Assignment:
What you return must match the data exactly, line for line.

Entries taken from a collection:
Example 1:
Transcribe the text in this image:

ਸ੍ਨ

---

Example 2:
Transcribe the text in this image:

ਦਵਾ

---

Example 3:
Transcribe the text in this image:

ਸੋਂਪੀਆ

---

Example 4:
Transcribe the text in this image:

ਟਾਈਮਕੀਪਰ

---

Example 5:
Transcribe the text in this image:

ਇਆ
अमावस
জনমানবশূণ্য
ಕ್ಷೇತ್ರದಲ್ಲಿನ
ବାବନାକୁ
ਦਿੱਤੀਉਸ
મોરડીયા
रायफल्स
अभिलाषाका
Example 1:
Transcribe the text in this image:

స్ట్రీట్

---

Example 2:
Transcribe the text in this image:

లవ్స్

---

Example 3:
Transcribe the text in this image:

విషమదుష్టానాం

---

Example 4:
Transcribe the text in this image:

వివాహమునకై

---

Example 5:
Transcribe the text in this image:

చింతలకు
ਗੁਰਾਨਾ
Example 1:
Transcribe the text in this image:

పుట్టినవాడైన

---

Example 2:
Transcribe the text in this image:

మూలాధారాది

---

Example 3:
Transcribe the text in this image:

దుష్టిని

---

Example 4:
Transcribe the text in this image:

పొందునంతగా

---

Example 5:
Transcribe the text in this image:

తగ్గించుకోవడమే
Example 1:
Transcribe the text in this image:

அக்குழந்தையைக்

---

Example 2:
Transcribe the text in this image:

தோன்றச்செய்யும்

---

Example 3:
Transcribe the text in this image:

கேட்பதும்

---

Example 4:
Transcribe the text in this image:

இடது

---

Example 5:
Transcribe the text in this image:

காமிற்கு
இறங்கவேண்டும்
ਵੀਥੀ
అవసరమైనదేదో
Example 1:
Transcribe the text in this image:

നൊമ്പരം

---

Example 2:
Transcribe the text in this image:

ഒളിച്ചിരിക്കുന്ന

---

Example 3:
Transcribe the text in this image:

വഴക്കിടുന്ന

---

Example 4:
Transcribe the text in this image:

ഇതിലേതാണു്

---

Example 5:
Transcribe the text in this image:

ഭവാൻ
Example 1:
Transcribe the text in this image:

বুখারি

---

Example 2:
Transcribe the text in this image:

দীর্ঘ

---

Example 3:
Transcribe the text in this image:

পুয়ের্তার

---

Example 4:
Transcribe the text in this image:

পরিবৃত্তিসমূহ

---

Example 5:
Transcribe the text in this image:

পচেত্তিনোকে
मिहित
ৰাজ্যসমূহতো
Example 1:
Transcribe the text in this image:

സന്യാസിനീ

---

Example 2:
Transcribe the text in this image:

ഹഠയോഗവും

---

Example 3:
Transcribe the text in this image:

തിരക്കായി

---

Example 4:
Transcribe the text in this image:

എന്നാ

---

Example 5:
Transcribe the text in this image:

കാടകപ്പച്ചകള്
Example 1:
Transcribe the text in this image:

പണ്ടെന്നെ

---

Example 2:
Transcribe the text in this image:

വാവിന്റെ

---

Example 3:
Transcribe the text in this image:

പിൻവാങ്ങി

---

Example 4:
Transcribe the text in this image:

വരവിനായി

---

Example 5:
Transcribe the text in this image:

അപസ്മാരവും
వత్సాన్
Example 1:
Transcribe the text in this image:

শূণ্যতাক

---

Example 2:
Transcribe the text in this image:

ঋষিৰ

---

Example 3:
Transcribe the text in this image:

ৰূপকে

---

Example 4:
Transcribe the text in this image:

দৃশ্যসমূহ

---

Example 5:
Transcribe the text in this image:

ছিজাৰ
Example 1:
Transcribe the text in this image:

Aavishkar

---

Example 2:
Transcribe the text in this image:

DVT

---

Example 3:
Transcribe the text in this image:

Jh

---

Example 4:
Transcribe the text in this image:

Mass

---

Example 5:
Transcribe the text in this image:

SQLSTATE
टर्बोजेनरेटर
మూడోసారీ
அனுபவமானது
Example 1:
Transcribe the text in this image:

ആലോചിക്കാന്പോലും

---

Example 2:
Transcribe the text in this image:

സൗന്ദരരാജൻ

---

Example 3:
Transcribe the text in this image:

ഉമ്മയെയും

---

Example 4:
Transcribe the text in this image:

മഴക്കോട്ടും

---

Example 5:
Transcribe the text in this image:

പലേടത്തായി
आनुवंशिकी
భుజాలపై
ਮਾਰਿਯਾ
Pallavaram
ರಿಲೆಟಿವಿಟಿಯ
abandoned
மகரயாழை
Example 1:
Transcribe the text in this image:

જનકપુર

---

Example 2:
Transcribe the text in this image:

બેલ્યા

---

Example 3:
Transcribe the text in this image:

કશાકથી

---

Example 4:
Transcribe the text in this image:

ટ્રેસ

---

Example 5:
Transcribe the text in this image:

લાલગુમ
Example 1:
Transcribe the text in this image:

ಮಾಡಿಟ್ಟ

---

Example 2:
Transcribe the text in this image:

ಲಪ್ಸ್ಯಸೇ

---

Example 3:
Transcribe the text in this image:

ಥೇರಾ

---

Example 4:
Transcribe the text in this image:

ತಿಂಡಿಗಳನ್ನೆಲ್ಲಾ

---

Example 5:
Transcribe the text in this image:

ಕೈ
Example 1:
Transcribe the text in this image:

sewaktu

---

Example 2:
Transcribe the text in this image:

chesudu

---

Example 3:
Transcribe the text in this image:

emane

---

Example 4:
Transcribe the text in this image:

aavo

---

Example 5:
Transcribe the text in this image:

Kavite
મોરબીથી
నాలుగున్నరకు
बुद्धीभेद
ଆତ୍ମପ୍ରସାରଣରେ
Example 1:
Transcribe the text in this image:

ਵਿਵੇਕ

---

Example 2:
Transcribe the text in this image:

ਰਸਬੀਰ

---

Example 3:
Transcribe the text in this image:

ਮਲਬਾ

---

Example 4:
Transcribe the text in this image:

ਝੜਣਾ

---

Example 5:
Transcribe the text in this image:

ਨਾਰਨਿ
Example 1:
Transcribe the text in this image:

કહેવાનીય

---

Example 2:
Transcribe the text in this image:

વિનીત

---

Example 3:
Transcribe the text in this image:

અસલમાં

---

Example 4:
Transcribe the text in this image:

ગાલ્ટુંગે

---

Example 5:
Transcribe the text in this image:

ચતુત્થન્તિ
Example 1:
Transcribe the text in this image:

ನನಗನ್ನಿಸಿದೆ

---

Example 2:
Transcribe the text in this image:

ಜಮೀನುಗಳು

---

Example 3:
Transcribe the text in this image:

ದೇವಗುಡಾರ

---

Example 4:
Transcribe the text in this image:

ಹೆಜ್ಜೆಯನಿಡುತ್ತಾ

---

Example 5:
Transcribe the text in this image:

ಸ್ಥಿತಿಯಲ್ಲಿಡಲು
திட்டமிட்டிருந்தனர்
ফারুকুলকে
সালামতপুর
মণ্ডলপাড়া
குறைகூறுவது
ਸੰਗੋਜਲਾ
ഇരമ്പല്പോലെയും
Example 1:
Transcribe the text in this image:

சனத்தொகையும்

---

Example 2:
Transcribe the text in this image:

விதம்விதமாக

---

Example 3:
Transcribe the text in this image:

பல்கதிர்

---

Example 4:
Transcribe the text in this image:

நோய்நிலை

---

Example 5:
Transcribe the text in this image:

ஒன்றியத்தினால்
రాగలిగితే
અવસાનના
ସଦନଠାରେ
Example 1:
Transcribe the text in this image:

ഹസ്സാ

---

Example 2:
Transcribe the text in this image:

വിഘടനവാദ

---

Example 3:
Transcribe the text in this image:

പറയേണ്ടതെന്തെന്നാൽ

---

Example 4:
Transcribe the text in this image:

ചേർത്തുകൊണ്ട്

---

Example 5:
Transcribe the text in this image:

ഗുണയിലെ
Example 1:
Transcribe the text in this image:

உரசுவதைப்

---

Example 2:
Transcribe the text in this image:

Task response:
Example 1:
Transcribe the text in this image:

ਸ੍ਨ

---

Example 2:
Transcribe the text in this image:

ਦਵਾ

---

Example 3:
Transcribe the text in this image:

ਸੋਂਪੀਆ

---

Example 4:
Transcribe the text in this image:

ਟਾਈਮਕੀਪਰ

---

Example 5:
Transcribe the text in this image:

ਇਆ
अमावस
জনমানবশূণ্য
ಕ್ಷೇತ್ರದಲ್ಲಿನ
ବାବନାକୁ
ਦਿੱਤੀਉਸ
મોરડીયા
रायफल्स
अभिलाषाका
Example 1:
Transcribe the text in this image:

స్ట్రీట్

---

Example 2:
Transcribe the text in this image:

లవ్స్

---

Example 3:
Transcribe the text in this image:

విషమదుష్టానాం

---

Example 4:
Transcribe the text in this image:

వివాహమునకై

---

Example 5:
Transcribe the text in this image:

చింతలకు
ਗੁਰਾਨਾ
Example 1:
Transcribe the text in this image:

పుట్టినవాడైన

---

Example 2:
Transcribe the text in this image:

మూలాధారాది

---

Example 3:
Transcribe the text in this image:

దుష్టిని

---

Example 4:
Transcribe the text in this image:

పొందునంతగా

---

Example 5:
Transcribe the text in this image:

తగ్గించుకోవడమే
Example 1:
Transcribe the text in this image:

அக்குழந்தையைக்

---

Example 2:
Transcribe the text in this image:

தோன்றச்செய்யும்

---

Example 3:
Transcribe the text in this image:

கேட்பதும்

---

Example 4:
Transcribe the text in this image:

இடது

---

Example 5:
Transcribe the text in this image:

காமிற்கு
இறங்கவேண்டும்
ਵੀਥੀ
అవసరమైనదేదో
Example 1:
Transcribe the text in this image:

നൊമ്പരം

---

Example 2:
Transcribe the text in this image:

ഒളിച്ചിരിക്കുന്ന

---

Example 3:
Transcribe the text in this image:

വഴക്കിടുന്ന

---

Example 4:
Transcribe the text in this image:

ഇതിലേതാണു്

---

Example 5:
Transcribe the text in this image:

ഭവാൻ
Example 1:
Transcribe the text in this image:

বুখারি

---

Example 2:
Transcribe the text in this image:

দীর্ঘ

---

Example 3:
Transcribe the text in this image:

পুয়ের্তার

---

Example 4:
Transcribe the text in this image:

পরিবৃত্তিসমূহ

---

Example 5:
Transcribe the text in this image:

পচেত্তিনোকে
मिहित
ৰাজ্যসমূহতো
Example 1:
Transcribe the text in this image:

സന്യാസിനീ

---

Example 2:
Transcribe the text in this image:

ഹഠയോഗവും

---

Example 3:
Transcribe the text in this image:

തിരക്കായി

---

Example 4:
Transcribe the text in this image:

എന്നാ

---

Example 5:
Transcribe the text in this image:

കാടകപ്പച്ചകള്
Example 1:
Transcribe the text in this image:

പണ്ടെന്നെ

---

Example 2:
Transcribe the text in this image:

വാവിന്റെ

---

Example 3:
Transcribe the text in this image:

പിൻവാങ്ങി

---

Example 4:
Transcribe the text in this image:

വരവിനായി

---

Example 5:
Transcribe the text in this image:

അപസ്മാരവും
వత్సాన్
Example 1:
Transcribe the text in this image:

শূণ্যতাক

---

Example 2:
Transcribe the text in this image:

ঋষিৰ

---

Example 3:
Transcribe the text in this image:

ৰূপকে

---

Example 4:
Transcribe the text in this image:

দৃশ্যসমূহ

---

Example 5:
Transcribe the text in this image:

ছিজাৰ
Example 1:
Transcribe the text in this image:

Aavishkar

---

Example 2:
Transcribe the text in this image:

DVT

---

Example 3:
Transcribe the text in this image:

Jh

---

Example 4:
Transcribe the text in this image:

Mass

---

Example 5:
Transcribe the text in this image:

SQLSTATE
टर्बोजेनरेटर
మూడోసారీ
அனுபவமானது
Example 1:
Transcribe the text in this image:

ആലോചിക്കാന്പോലും

---

Example 2:
Transcribe the text in this image:

സൗന്ദരരാജൻ

---

Example 3:
Transcribe the text in this image:

ഉമ്മയെയും

---

Example 4:
Transcribe the text in this image:

മഴക്കോട്ടും

---

Example 5:
Transcribe the text in this image:

പലേടത്തായി
आनुवंशिकी
భుజాలపై
ਮਾਰਿਯਾ
Pallavaram
ರಿಲೆಟಿವಿಟಿಯ
abandoned
மகரயாழை
Example 1:
Transcribe the text in this image:

જનકપુર

---

Example 2:
Transcribe the text in this image:

બેલ્યા

---

Example 3:
Transcribe the text in this image:

કશાકથી

---

Example 4:
Transcribe the text in this image:

ટ્રેસ

---

Example 5:
Transcribe the text in this image:

લાલગુમ
Example 1:
Transcribe the text in this image:

ಮಾಡಿಟ್ಟ

---

Example 2:
Transcribe the text in this image:

ಲಪ್ಸ್ಯಸೇ

---

Example 3:
Transcribe the text in this image:

ಥೇರಾ

---

Example 4:
Transcribe the text in this image:

ತಿಂಡಿಗಳನ್ನೆಲ್ಲಾ

---

Example 5:
Transcribe the text in this image:

ಕೈ
Example 1:
Transcribe the text in this image:

sewaktu

---

Example 2:
Transcribe the text in this image:

chesudu

---

Example 3:
Transcribe the text in this image:

emane

---

Example 4:
Transcribe the text in this image:

aavo

---

Example 5:
Transcribe the text in this image:

Kavite
મોરબીથી
నాలుగున్నరకు
बुद्धीभेद
ଆତ୍ମପ୍ରସାରଣରେ
Example 1:
Transcribe the text in this image:

ਵਿਵੇਕ

---

Example 2:
Transcribe the text in this image:

ਰਸਬੀਰ

---

Example 3:
Transcribe the text in this image:

ਮਲਬਾ

---

Example 4:
Transcribe the text in this image:

ਝੜਣਾ

---

Example 5:
Transcribe the text in this image:

ਨਾਰਨਿ
Example 1:
Transcribe the text in this image:

કહેવાનીય

---

Example 2:
Transcribe the text in this image:

વિનીત

---

Example 3:
Transcribe the text in this image:

અસલમાં

---

Example 4:
Transcribe the text in this image:

ગાલ્ટુંગે

---

Example 5:
Transcribe the text in this image:

ચતુત્થન્તિ
Example 1:
Transcribe the text in this image:

ನನಗನ್ನಿಸಿದೆ

---

Example 2:
Transcribe the text in this image:

ಜಮೀನುಗಳು

---

Example 3:
Transcribe the text in this image:

ದೇವಗುಡಾರ

---

Example 4:
Transcribe the text in this image:

ಹೆಜ್ಜೆಯನಿಡುತ್ತಾ

---

Example 5:
Transcribe the text in this image:

ಸ್ಥಿತಿಯಲ್ಲಿಡಲು
திட்டமிட்டிருந்தனர்
ফারুকুলকে
সালামতপুর
মণ্ডলপাড়া
குறைகூறுவது
ਸੰਗੋਜਲਾ
ഇരമ്പല്പോലെയും
Example 1:
Transcribe the text in this image:

சனத்தொகையும்

---

Example 2:
Transcribe the text in this image:

விதம்விதமாக

---

Example 3:
Transcribe the text in this image:

பல்கதிர்

---

Example 4:
Transcribe the text in this image:

நோய்நிலை

---

Example 5:
Transcribe the text in this image:

ஒன்றியத்தினால்
రాగలిగితే
અવસાનના
ସଦନଠାରେ
Example 1:
Transcribe the text in this image:

ഹസ്സാ

---

Example 2:
Transcribe the text in this image:

വിഘടനവാദ

---

Example 3:
Transcribe the text in this image:

പറയേണ്ടതെന്തെന്നാൽ

---

Example 4:
Transcribe the text in this image:

ചേർത്തുകൊണ്ട്

---

Example 5:
Transcribe the text in this image:

ഗുണയിലെ
Example 1:
Transcribe the text in this image:

உரசுவதைப்

---

Example 2:
Transcribe the text in this image:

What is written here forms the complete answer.